Sadly, Sri Lanka’s chattering classes, or should I say, speculating strata, are not of this view. At one extreme are the majoritarian ultranationalists who strive to use the state as a ‘human shield’ for their visceral anti-Indianism, which is linked to their antipathy towards devolution and secularism. The irony is that in their ideology, values, social support profile, networking and tactics, these elements most closely resemble an Indian ‘model’ of the most negative sort: the RSS, Shiv Sena and the ‘sangh parivar’.
That this xenophobia is not the perspective of the Sri Lankan state itself is best evidenced in the Joint Indo-Lankan Commission statement piloted by Prof GL Peiris on the GoSL side of the equation, and articulated even more explicitly by Dr Sarath Amunugama to The Nation’s Rohan Abeywardena last Sunday:
"Day by day most of our people are seeing the advantage of utilising the Indian market.
Today it is one of the biggest markets. All top businessmen are rushing to India. Why are leaders like Obama, Sarkozy, Merkel and all the heads of industrialised countries coming to India? Is it because they love India? No. It is because they see India as one of the powerhouses of growth. They have 500 million people with buying power beyond subsistence. Here we have an advantage of being so close to India and we must make full use of it...We cannot build a protective wall around Sri Lanka. Then they will build a protective wall against our goods." (‘Amunugama Upbeat About Future’, The Nation, Nov 28, 2010)
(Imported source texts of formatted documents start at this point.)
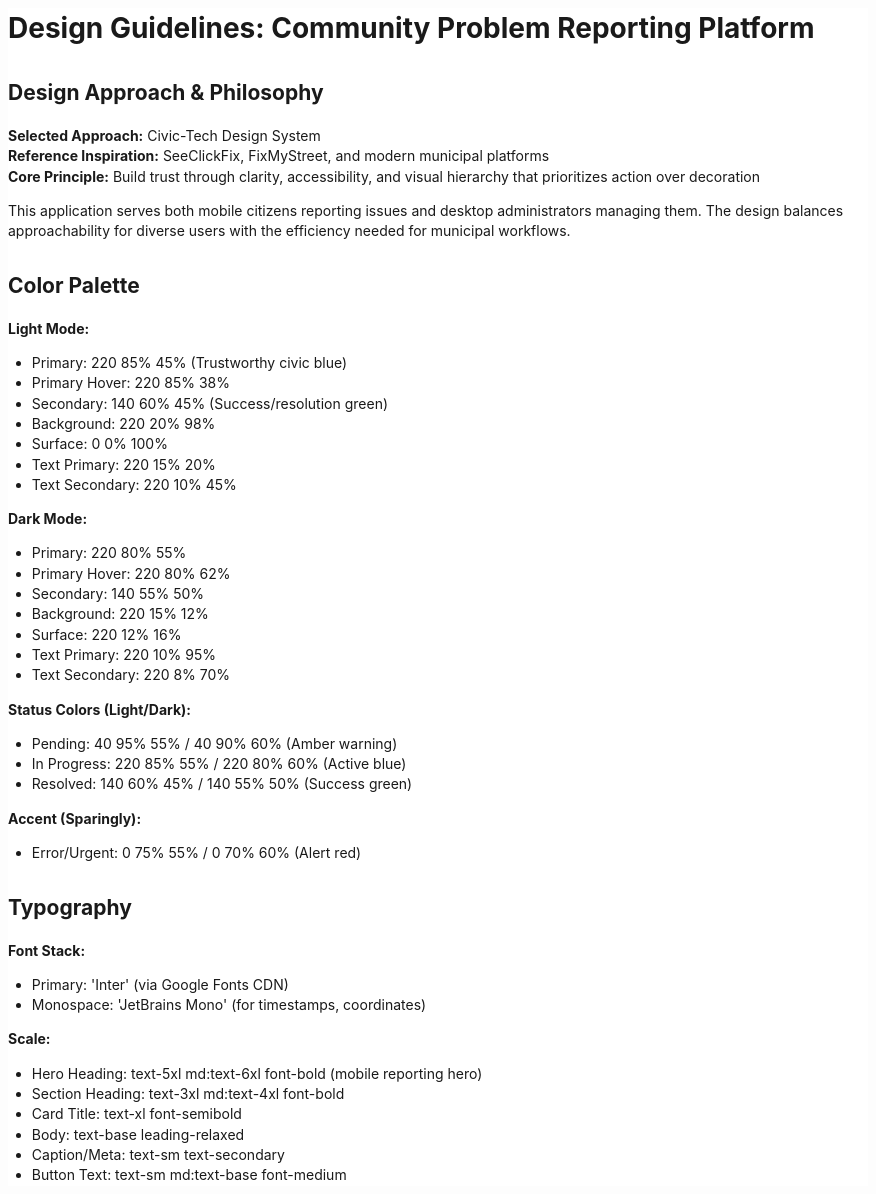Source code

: # Design Guidelines: Community Problem Reporting Platform

## Design Approach & Philosophy

**Selected Approach:** Civic-Tech Design System  
**Reference Inspiration:** SeeClickFix, FixMyStreet, and modern municipal platforms  
**Core Principle:** Build trust through clarity, accessibility, and visual hierarchy that prioritizes action over decoration

This application serves both mobile citizens reporting issues and desktop administrators managing them. The design balances approachability for diverse users with the efficiency needed for municipal workflows.

## Color Palette

**Light Mode:**
- Primary: 220 85% 45% (Trustworthy civic blue)
- Primary Hover: 220 85% 38%
- Secondary: 140 60% 45% (Success/resolution green)
- Background: 220 20% 98%
- Surface: 0 0% 100%
- Text Primary: 220 15% 20%
- Text Secondary: 220 10% 45%

**Dark Mode:**
- Primary: 220 80% 55%
- Primary Hover: 220 80% 62%
- Secondary: 140 55% 50%
- Background: 220 15% 12%
- Surface: 220 12% 16%
- Text Primary: 220 10% 95%
- Text Secondary: 220 8% 70%

**Status Colors (Light/Dark):**
- Pending: 40 95% 55% / 40 90% 60% (Amber warning)
- In Progress: 220 85% 55% / 220 80% 60% (Active blue)
- Resolved: 140 60% 45% / 140 55% 50% (Success green)

**Accent (Sparingly):**
- Error/Urgent: 0 75% 55% / 0 70% 60% (Alert red)

## Typography

**Font Stack:**
- Primary: 'Inter' (via Google Fonts CDN)
- Monospace: 'JetBrains Mono' (for timestamps, coordinates)

**Scale:**
- Hero Heading: text-5xl md:text-6xl font-bold (mobile reporting hero)
- Section Heading: text-3xl md:text-4xl font-bold
- Card Title: text-xl font-semibold
- Body: text-base leading-relaxed
- Caption/Meta: text-sm text-secondary
- Button Text: text-sm md:text-base font-medium
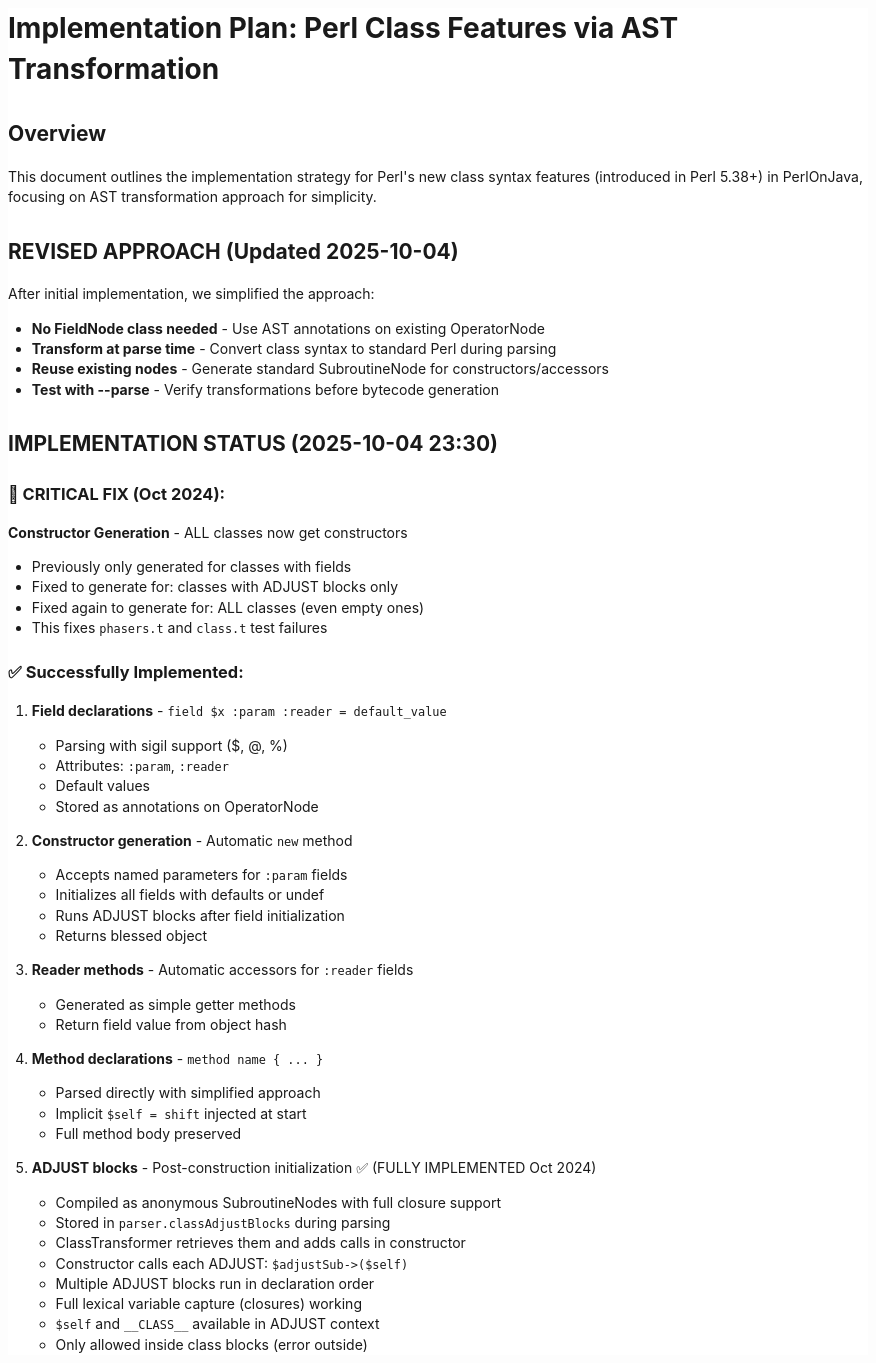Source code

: # Implementation Plan: Perl Class Features via AST Transformation

## Overview
This document outlines the implementation strategy for Perl's new class syntax features (introduced in Perl 5.38+) in PerlOnJava, focusing on AST transformation approach for simplicity.

## REVISED APPROACH (Updated 2025-10-04)
After initial implementation, we simplified the approach:
- **No FieldNode class needed** - Use AST annotations on existing OperatorNode
- **Transform at parse time** - Convert class syntax to standard Perl during parsing
- **Reuse existing nodes** - Generate standard SubroutineNode for constructors/accessors
- **Test with --parse** - Verify transformations before bytecode generation

## IMPLEMENTATION STATUS (2025-10-04 23:30)

### 🔧 CRITICAL FIX (Oct 2024):
**Constructor Generation** - ALL classes now get constructors
- Previously only generated for classes with fields
- Fixed to generate for: classes with ADJUST blocks only
- Fixed again to generate for: ALL classes (even empty ones)
- This fixes `phasers.t` and `class.t` test failures

### ✅ Successfully Implemented:
1. **Field declarations** - `field $x :param :reader = default_value`
   - Parsing with sigil support ($, @, %)
   - Attributes: `:param`, `:reader`
   - Default values
   - Stored as annotations on OperatorNode

2. **Constructor generation** - Automatic `new` method
   - Accepts named parameters for `:param` fields
   - Initializes all fields with defaults or undef
   - Runs ADJUST blocks after field initialization
   - Returns blessed object

3. **Reader methods** - Automatic accessors for `:reader` fields
   - Generated as simple getter methods
   - Return field value from object hash

4. **Method declarations** - `method name { ... }`
   - Parsed directly with simplified approach
   - Implicit `$self = shift` injected at start
   - Full method body preserved

5. **ADJUST blocks** - Post-construction initialization ✅ (FULLY IMPLEMENTED Oct 2024)
   - Compiled as anonymous SubroutineNodes with full closure support
   - Stored in `parser.classAdjustBlocks` during parsing
   - ClassTransformer retrieves them and adds calls in constructor
   - Constructor calls each ADJUST: `$adjustSub->($self)`
   - Multiple ADJUST blocks run in declaration order
   - Full lexical variable capture (closures) working
   - `$self` and `__CLASS__` available in ADJUST context
   - Only allowed inside class blocks (error outside)
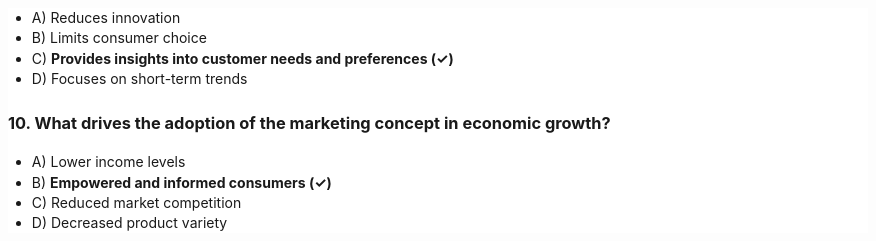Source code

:- A) Reduces innovation
- B) Limits consumer choice
- C) **Provides insights into customer needs and preferences (✓)**
- D) Focuses on short-term trends

### 10. What drives the adoption of the marketing concept in economic growth?

- A) Lower income levels
- B) **Empowered and informed consumers (✓)**
- C) Reduced market competition
- D) Decreased product variety
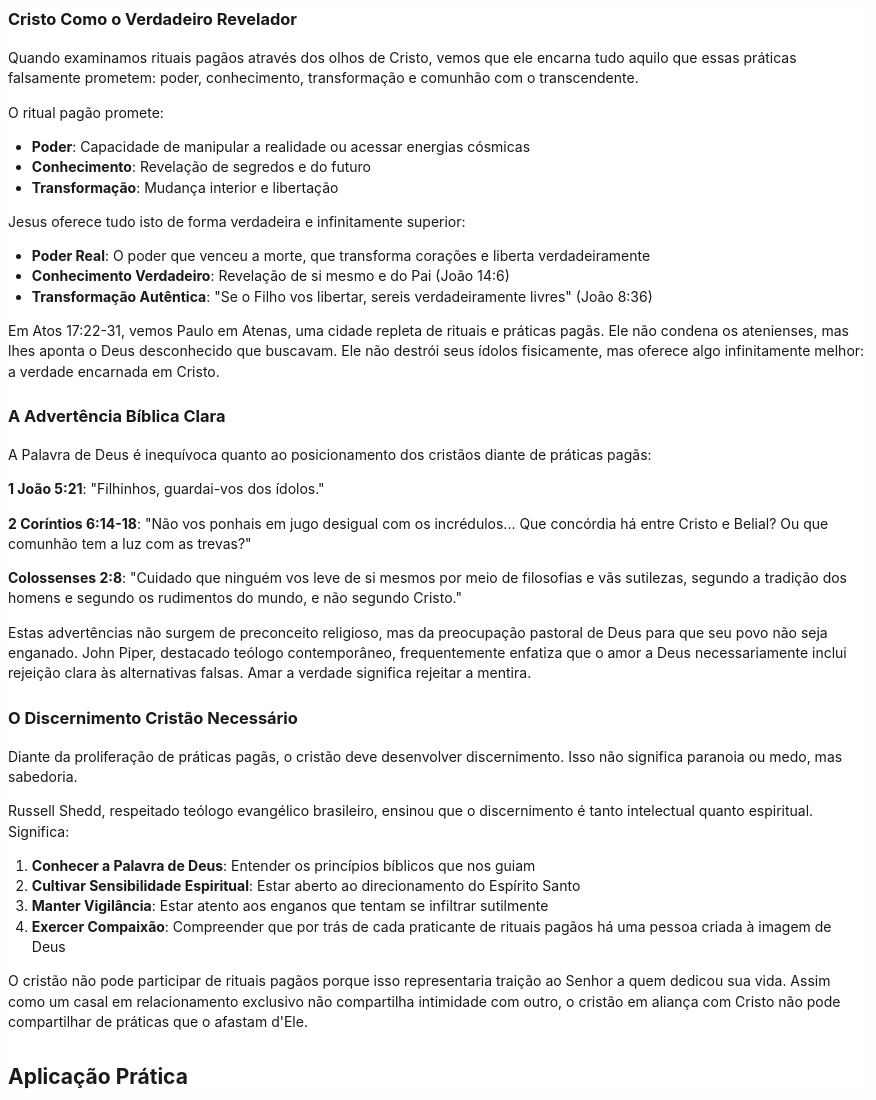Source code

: ### Cristo Como o Verdadeiro Revelador

Quando examinamos rituais pagãos através dos olhos de Cristo, vemos que ele encarna tudo aquilo que essas práticas falsamente prometem: poder, conhecimento, transformação e comunhão com o transcendente.

O ritual pagão promete:
- **Poder**: Capacidade de manipular a realidade ou acessar energias cósmicas
- **Conhecimento**: Revelação de segredos e do futuro
- **Transformação**: Mudança interior e libertação

Jesus oferece tudo isto de forma verdadeira e infinitamente superior:
- **Poder Real**: O poder que venceu a morte, que transforma corações e liberta verdadeiramente
- **Conhecimento Verdadeiro**: Revelação de si mesmo e do Pai (João 14:6)
- **Transformação Autêntica**: "Se o Filho vos libertar, sereis verdadeiramente livres" (João 8:36)

Em Atos 17:22-31, vemos Paulo em Atenas, uma cidade repleta de rituais e práticas pagãs. Ele não condena os atenienses, mas lhes aponta o Deus desconhecido que buscavam. Ele não destrói seus ídolos fisicamente, mas oferece algo infinitamente melhor: a verdade encarnada em Cristo.

### A Advertência Bíblica Clara

A Palavra de Deus é inequívoca quanto ao posicionamento dos cristãos diante de práticas pagãs:

**1 João 5:21**: "Filhinhos, guardai-vos dos ídolos."

**2 Coríntios 6:14-18**: "Não vos ponhais em jugo desigual com os incrédulos... Que concórdia há entre Cristo e Belial? Ou que comunhão tem a luz com as trevas?"

**Colossenses 2:8**: "Cuidado que ninguém vos leve de si mesmos por meio de filosofias e vãs sutilezas, segundo a tradição dos homens e segundo os rudimentos do mundo, e não segundo Cristo."

Estas advertências não surgem de preconceito religioso, mas da preocupação pastoral de Deus para que seu povo não seja enganado. John Piper, destacado teólogo contemporâneo, frequentemente enfatiza que o amor a Deus necessariamente inclui rejeição clara às alternativas falsas. Amar a verdade significa rejeitar a mentira.

### O Discernimento Cristão Necessário

Diante da proliferação de práticas pagãs, o cristão deve desenvolver discernimento. Isso não significa paranoia ou medo, mas sabedoria.

Russell Shedd, respeitado teólogo evangélico brasileiro, ensinou que o discernimento é tanto intelectual quanto espiritual. Significa:

1. **Conhecer a Palavra de Deus**: Entender os princípios bíblicos que nos guiam
2. **Cultivar Sensibilidade Espiritual**: Estar aberto ao direcionamento do Espírito Santo
3. **Manter Vigilância**: Estar atento aos enganos que tentam se infiltrar sutilmente
4. **Exercer Compaixão**: Compreender que por trás de cada praticante de rituais pagãos há uma pessoa criada à imagem de Deus

O cristão não pode participar de rituais pagãos porque isso representaria traição ao Senhor a quem dedicou sua vida. Assim como um casal em relacionamento exclusivo não compartilha intimidade com outro, o cristão em aliança com Cristo não pode compartilhar de práticas que o afastam d'Ele.

## Aplicação Prática
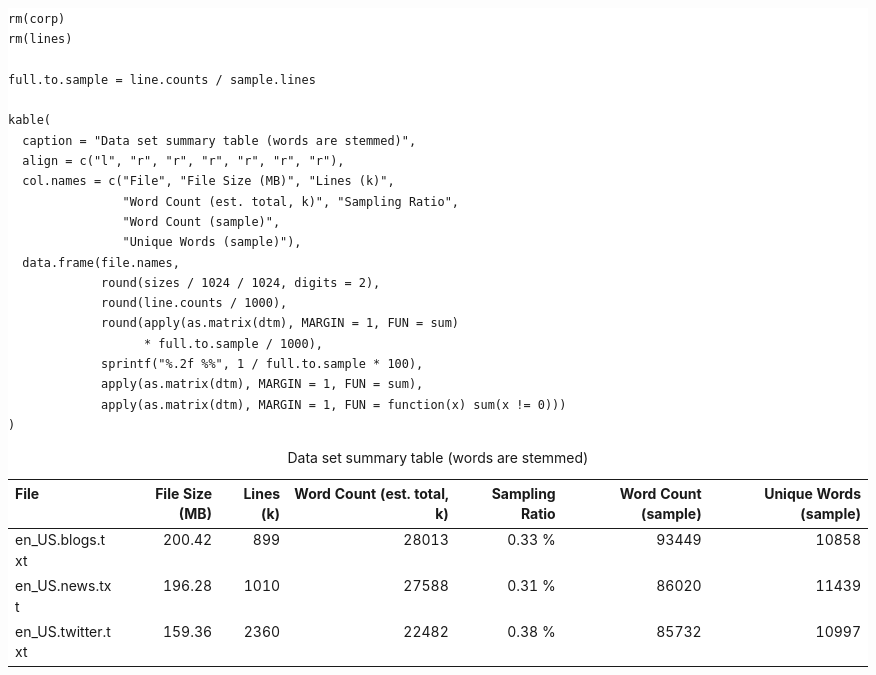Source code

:     rm(corp)
    rm(lines)

    full.to.sample = line.counts / sample.lines

    kable(
      caption = "Data set summary table (words are stemmed)",
      align = c("l", "r", "r", "r", "r", "r", "r"),
      col.names = c("File", "File Size (MB)", "Lines (k)", 
                    "Word Count (est. total, k)", "Sampling Ratio", 
                    "Word Count (sample)",
                    "Unique Words (sample)"),
      data.frame(file.names, 
                 round(sizes / 1024 / 1024, digits = 2),
                 round(line.counts / 1000),
                 round(apply(as.matrix(dtm), MARGIN = 1, FUN = sum)
                       * full.to.sample / 1000),
                 sprintf("%.2f %%", 1 / full.to.sample * 100),
                 apply(as.matrix(dtm), MARGIN = 1, FUN = sum),
                 apply(as.matrix(dtm), MARGIN = 1, FUN = function(x) sum(x != 0)))
    )

<table>
<caption>Data set summary table (words are stemmed)</caption>
<thead>
<tr class="header">
<th align="left">File</th>
<th align="right">File Size (MB)</th>
<th align="right">Lines (k)</th>
<th align="right">Word Count (est. total, k)</th>
<th align="right">Sampling Ratio</th>
<th align="right">Word Count (sample)</th>
<th align="right">Unique Words (sample)</th>
</tr>
</thead>
<tbody>
<tr class="odd">
<td align="left">en_US.blogs.txt</td>
<td align="right">200.42</td>
<td align="right">899</td>
<td align="right">28013</td>
<td align="right">0.33 %</td>
<td align="right">93449</td>
<td align="right">10858</td>
</tr>
<tr class="even">
<td align="left">en_US.news.txt</td>
<td align="right">196.28</td>
<td align="right">1010</td>
<td align="right">27588</td>
<td align="right">0.31 %</td>
<td align="right">86020</td>
<td align="right">11439</td>
</tr>
<tr class="odd">
<td align="left">en_US.twitter.txt</td>
<td align="right">159.36</td>
<td align="right">2360</td>
<td align="right">22482</td>
<td align="right">0.38 %</td>
<td align="right">85732</td>
<td align="right">10997</td>
</tr>
</tbody>
</table>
In the other corner of the Lankan debate are the (anti-Mahinda, mostly UNP or pro-UNP) ideologues who are anti-China and seemingly pro-India. This is reflected in remarks made in the ongoing budget debate and in newspaper columns. The ultranationalists believe that China can be leveraged to ward off devolution and India, while the UNP and the Tamil Diaspora believe that India and the US can be used to roll back China’s support which they believe props up President Rajapakse’s power.
Both these factions have it wrong. On the one hand, big powers tend to concede to each other, a preponderance of influence on their respective rims or perimeters and are never drawn into excessive competition which threatens the other’s geostrategic sphere of influence. Those are the mutually beneficial rules of the game that big boys play (and India is today, more powerful than she has ever been since the days of the Asokan Empire). On the other hand big powers know the importance of good relations with smaller neighbours on their periphery and the need to avoid rekindling ancient atavisms among ethno-religious or ethno-lingual majorities along that periphery. This is not to encourage sly, silly references to the IPKF experience as a deterrent to Delhi. It is the Tigers, i.e. elements of the Tamil community and not the Sinhalese, who fought the Indians—and aren’t around to or won’t repeat their folly.
It is those who refuse to unfurl the protective umbrella of state, nationhood and citizenship equally over all the peoples of a country and prefer instead to protect the soil rather than the inhabitants under that umbrella; those who worship territorial security to the exclusion of human security; who render it likely that some citizens will seek shelter under a neighbour’s umbrella instead,or that a neighbour will seek to unfurl such an umbrella over ethnic kin of a segment of its own citizens.
For Sri Lankans there is much to respect, acclaim, welcome, benefit and learn from, in the emergence (or "re-emergence" as Singapore’s Foreign Minister, Dr George Yeo puts it) of both China and India.